Page MenuHomePhabricator

ganglia.wmflabs.org unreacheable
Closed, DeclinedPublic

Description

The Ganglia instance inLabs is no more responding: http://ganglia.wmflabs.org/ It is a collector for all labs instances.


Version: unspecified
Severity: normal

Details

Reference
bz62729

Event Timeline

bzimport raised the priority of this task from to Needs Triage.Nov 22 2014, 2:56 AM
bzimport set Reference to bz62729.
bzimport added a subscriber: Unknown Object (MLST).

That is the whole DNS system which is dead apparently :-] Closing this bug.

Dzahn subscribed.

recycling ticket to report ganglia.wmflabs.org is down again.

http://ganglia.wmflabs.org/

502 Bad Gateway
nginx/1.5.0

yuvipanda claimed this task.
yuvipanda subscribed.

Closing because we don't use ganglia at all on labs. Use graphite.wmflabs.org instead.

We should kill the Domain too.

Closing because we don't use ganglia at all on labs. Use graphite.wmflabs.org instead.

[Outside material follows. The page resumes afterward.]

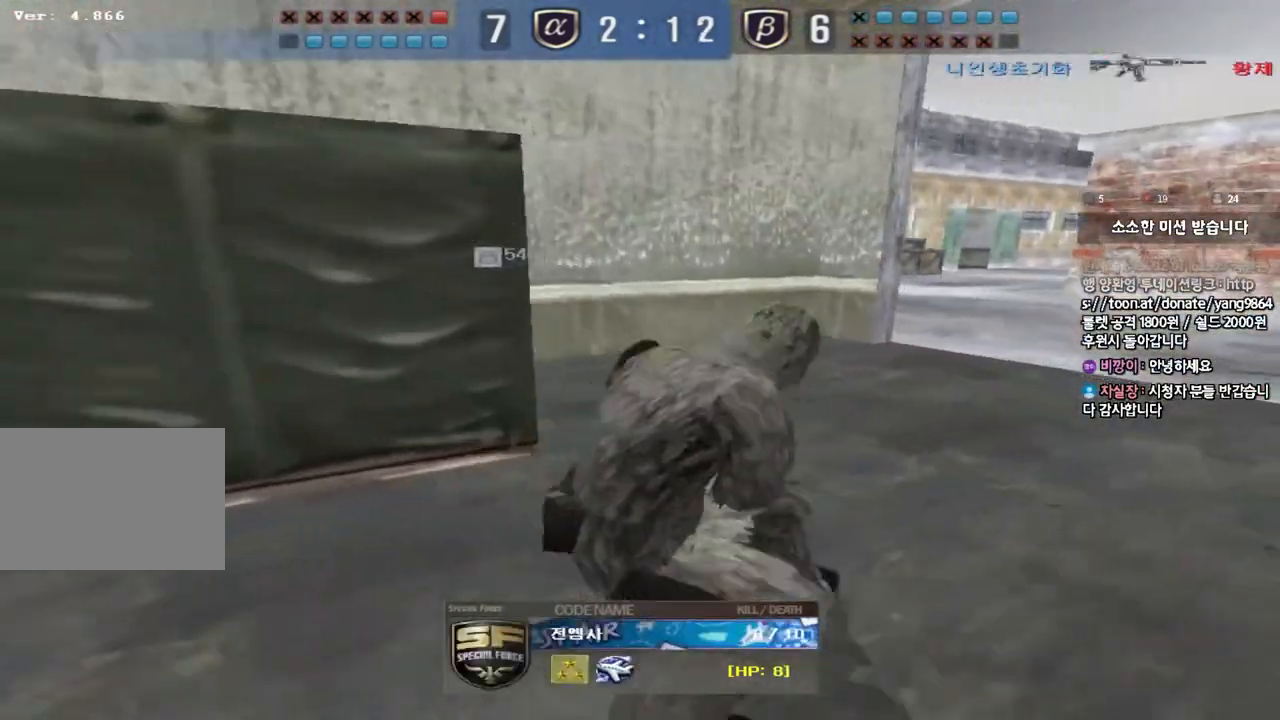
{"keys": ["tab"], "events": [[400, "tab", "down"]]}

We should kill the Domain too.

Cf. T85318#1054268.

hashar changed the task status from Invalid to Declined.Apr 3 2015, 2:55 PM

Ganglia has been phased out of labs, please keep this Task closed. If there is some more cleanup work to handle just fill sub tasks :) Thx!

Just like with nagios.wmflabs, these monitoring projects in labs can have 2 different purposes.

One would be something that monitors labs instances and services on them. I understand we don't use Nagios/Icinga or Ganglia for this purpose anymore, got it.

But the other purpose, and, imho the original idea when labs was started, is that they would be staging for production, where we actually apply the same puppet roles and can test changes before making them in production. Unfortunately we never got to a state where we had puppetized instances using the same roles.

Since we still use ganglia and icinga in production, deleting everything related to them also means giving up on having that. Just my 2 cents though.

The problem with Icinga is that it depends on exported Puppet resources, and in Labs where these can be influenced by the project admins, this may lead to taking over the puppet master. IIRC this is a rock-solid problem, with not even an idea how to solve it (the problem not being "a user may take over the puppet master", but "we have audited all x million lines of code in our repository and can rule out that any user can take over the puppet master, and we have measures in place that no such code will ever be merged in the future").

Regarding Ganglia, my understanding is that production plans to move away from Ganglia as well and that Labs in that aspect paves the way.